Entries shown

-=-=-=-=-

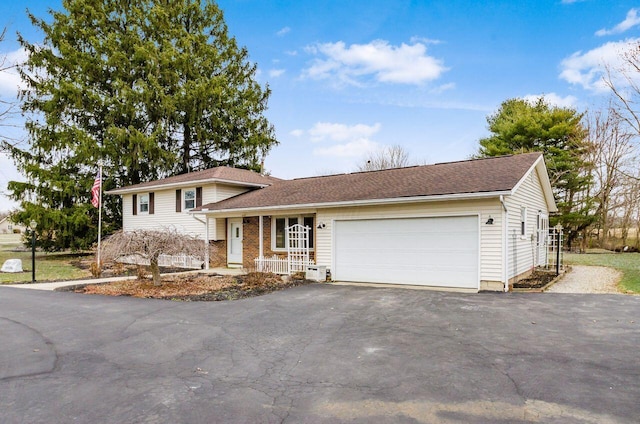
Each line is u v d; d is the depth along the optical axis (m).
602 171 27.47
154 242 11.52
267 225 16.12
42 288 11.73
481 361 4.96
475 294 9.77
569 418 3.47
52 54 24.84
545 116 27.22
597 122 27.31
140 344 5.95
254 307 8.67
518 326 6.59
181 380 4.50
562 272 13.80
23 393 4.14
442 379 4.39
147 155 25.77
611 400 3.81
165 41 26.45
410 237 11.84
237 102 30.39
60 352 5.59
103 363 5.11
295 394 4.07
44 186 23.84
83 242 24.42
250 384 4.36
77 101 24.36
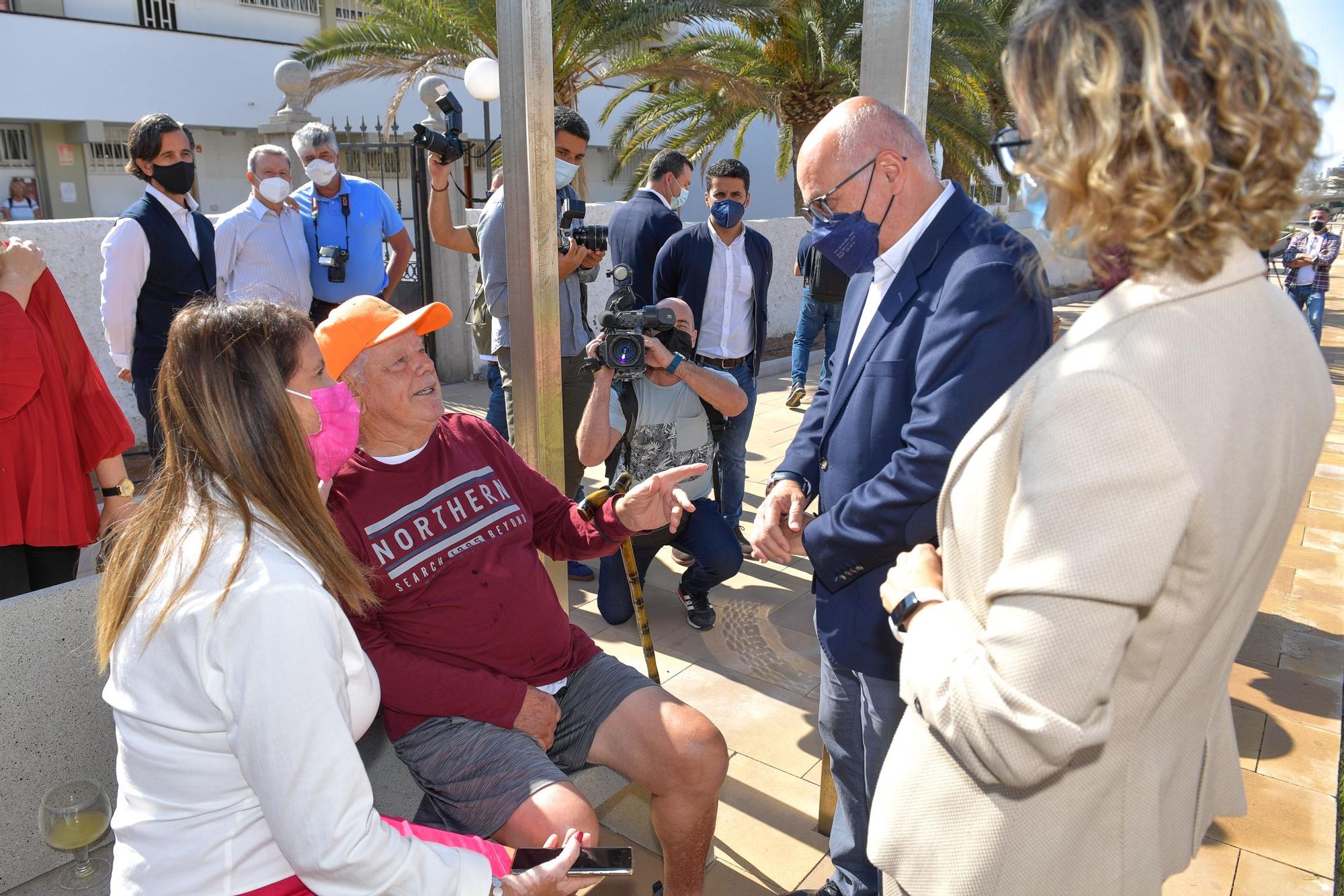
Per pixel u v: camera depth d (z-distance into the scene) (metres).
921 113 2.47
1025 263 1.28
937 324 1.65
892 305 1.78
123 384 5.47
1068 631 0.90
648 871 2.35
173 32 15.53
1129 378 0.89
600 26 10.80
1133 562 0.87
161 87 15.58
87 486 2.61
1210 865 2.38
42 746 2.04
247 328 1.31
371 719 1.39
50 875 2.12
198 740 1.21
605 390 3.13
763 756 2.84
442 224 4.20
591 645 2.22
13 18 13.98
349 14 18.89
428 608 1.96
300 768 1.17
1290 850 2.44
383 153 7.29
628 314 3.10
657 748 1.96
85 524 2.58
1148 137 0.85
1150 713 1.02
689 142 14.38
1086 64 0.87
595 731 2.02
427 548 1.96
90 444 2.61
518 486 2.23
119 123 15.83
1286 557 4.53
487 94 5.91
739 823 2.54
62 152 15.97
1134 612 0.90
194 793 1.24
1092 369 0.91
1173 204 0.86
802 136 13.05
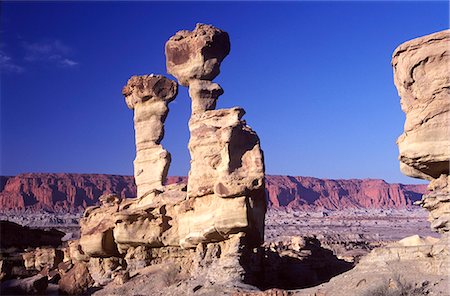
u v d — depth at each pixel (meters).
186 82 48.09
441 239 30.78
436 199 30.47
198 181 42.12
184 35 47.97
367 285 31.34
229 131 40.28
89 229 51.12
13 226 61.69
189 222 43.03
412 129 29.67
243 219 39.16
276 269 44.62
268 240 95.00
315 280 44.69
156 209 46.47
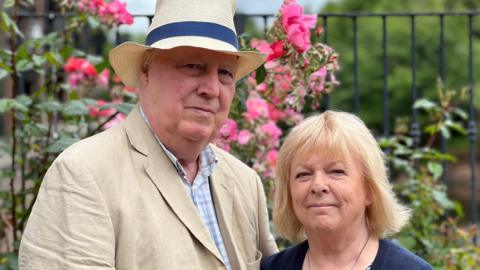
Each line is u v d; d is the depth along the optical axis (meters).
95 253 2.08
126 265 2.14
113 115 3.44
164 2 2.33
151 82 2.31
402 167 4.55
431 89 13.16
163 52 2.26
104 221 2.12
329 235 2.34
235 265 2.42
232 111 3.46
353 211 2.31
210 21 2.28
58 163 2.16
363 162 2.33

-=-=-=-=-

What to do
Pictures stay out; retype only the lines from the line containing "13 226 61.69" through the end of the listing, inclusive, exactly as they appear.

Response below
13 226 61.69
189 222 43.03
412 129 29.67
243 219 39.16
276 269 44.62
268 240 95.00
315 280 44.69
156 209 46.47
Each line is u v d; d is the depth along the optical axis (meters).
95 253 2.08
126 265 2.14
113 115 3.44
164 2 2.33
151 82 2.31
402 167 4.55
431 89 13.16
163 52 2.26
104 221 2.12
329 235 2.34
235 265 2.42
232 111 3.46
353 211 2.31
210 21 2.28
58 163 2.16
363 162 2.33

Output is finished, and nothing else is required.